The examiner will be observing your movements and behavior and may perform a limited physical exam to evaluate your condition. Here are a few things to keep in mind during the evaluation piece of the exam:
Talk about what happened in service that you believe caused or aggravated your condition. Try to be as specific as possible. If you are not comfortable discussing the details of an in-service event, you may point to statements you submitted to the VA previously for the examiner to reference. If you can, provide the examiner with a copy of these statements on the day of the exam.
Make sure to discuss what symptoms you experienced immediately following the in-service event/injury and how they have worsened or evolved over time from service through the present. It is important that the examiner can trace the start of your symptoms back to the claimed in-service event/injury.
Be honest when describing thefrequency and severity of your symptoms and how they impact your day-to-day life to the examiner; do not downplay the severity of your symptoms.
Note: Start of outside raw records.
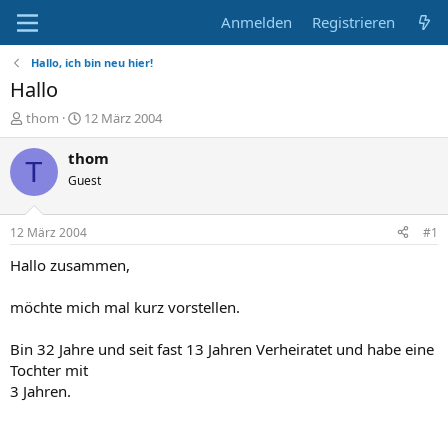
Anmelden
Registrieren
Hallo, ich bin neu hier!
Hallo
E
E
thom
12 März 2004
r
r
s
s
thom
T
t
t
Guest
e
e
l
l
l
l
12 März 2004
#1
e
t
r
a
Hallo zusammen,
m
möchte mich mal kurz vorstellen.
Bin 32 Jahre und seit fast 13 Jahren Verheiratet und habe eine
Tochter mit
3 Jahren.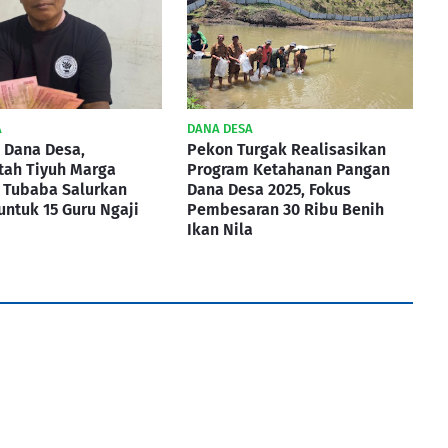
A
DANA DESA
 Dana Desa,
Pekon Turgak Realisasikan
tah Tiyuh Marga
Program Ketahanan Pangan
 Tubaba Salurkan
Dana Desa 2025, Fokus
 untuk 15 Guru Ngaji
Pembesaran 30 Ribu Benih
Ikan Nila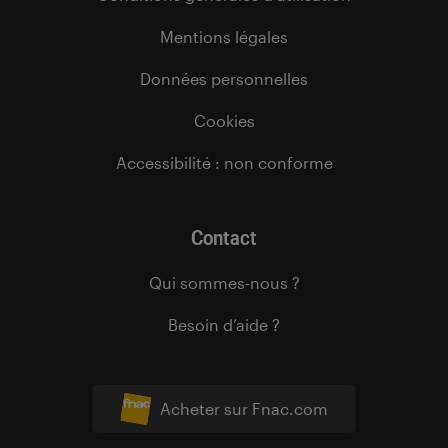
Mentions légales
Données personnelles
Cookies
Accessibilité : non conforme
Contact
Qui sommes-nous ?
Besoin d’aide ?
Acheter sur Fnac.com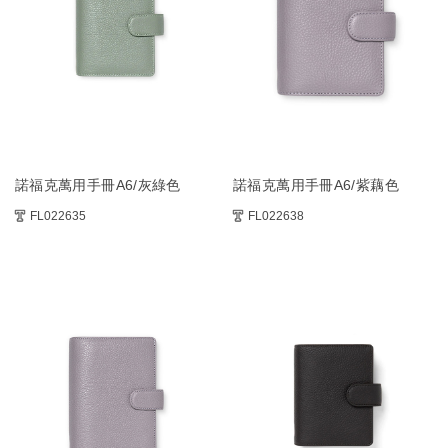
諾福克萬用手冊A6/灰綠色
諾福克萬用手冊A6/紫藕色
FL022635
FL022638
Keep in mind that the examiner will be closely monitoring your movements and behavior, including your body language and the tone of your voice.
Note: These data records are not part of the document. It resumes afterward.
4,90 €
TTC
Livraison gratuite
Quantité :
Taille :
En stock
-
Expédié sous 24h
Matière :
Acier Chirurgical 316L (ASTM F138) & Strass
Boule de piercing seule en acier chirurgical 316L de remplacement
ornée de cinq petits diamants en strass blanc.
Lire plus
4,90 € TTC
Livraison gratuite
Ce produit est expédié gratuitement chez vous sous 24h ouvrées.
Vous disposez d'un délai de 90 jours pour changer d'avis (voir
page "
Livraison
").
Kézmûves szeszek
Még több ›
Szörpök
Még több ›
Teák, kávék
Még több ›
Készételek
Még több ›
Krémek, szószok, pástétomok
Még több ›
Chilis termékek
Do not answer a question you do not understand. Ask for clarification if necessary. Do not talk to fill the space or time. Keep your conversation with the examiner limited to what happened in service, the frequency and severity of symptoms related to your condition, and how they impact your day-to-day life.
While the exam is not meant to be painful, you may experience slight discomfort depending on the required testing. When testing your range of motion, be sure to tell the examiner as soon as you begin to experience pain, as this contributes to your overall functional loss.
If you are prescribed any medication(s) for your condition, be sure to tell the examiner the name and dosage of each medication and how often you take each. This is extremely important, because medication may mask some of your symptoms, or the use of medication(s) may be used to evaluate the severity of your condition and how much it impacts your ability to work.
What Should I Do After the Exam?
Right after your exam, be sure to email your representative to let them know how your exam went. A few days after your exam, your representative will contact you to discuss the results of the Comp & Pen Exam once it is uploaded to your VA file.
After the Comp & Pen Exam, it generally takes the VA 30-60 days to review the Comp & Pen Report along with the evidence in your file and render a decision on your claim(s). In the meantime, you can provide the VA with your feedback about your experience with the Comp & Pen examiner. To provide your feedback, click here.
What Else Can I Do to Assist with My Claim?
Talk to Your Physician – Talk to your primary care physician about your symptoms regularly. The more medical evidence you can point to in support of your claim, the more likely the VA is to assign the most accurate rating evaluation to your condition once it is service-connected.
Tell the VA About Outside Treatment – If you have treated anywhere outside of the VA, make sure your current private medical records are part of your VA claims file. The VA will request your private medical records for you if you submit signed a VA Form 21-4142 and VA Form 21-4142a. You must complete and submit both of these documents.
Submit Statements – your statements and the statements of close friends and family members can provide valuable insight into the severity of your symptoms and how much they impact your ability to work. Your statement may also be used as evidence of an in-service event or injury in the absence of service treatment records.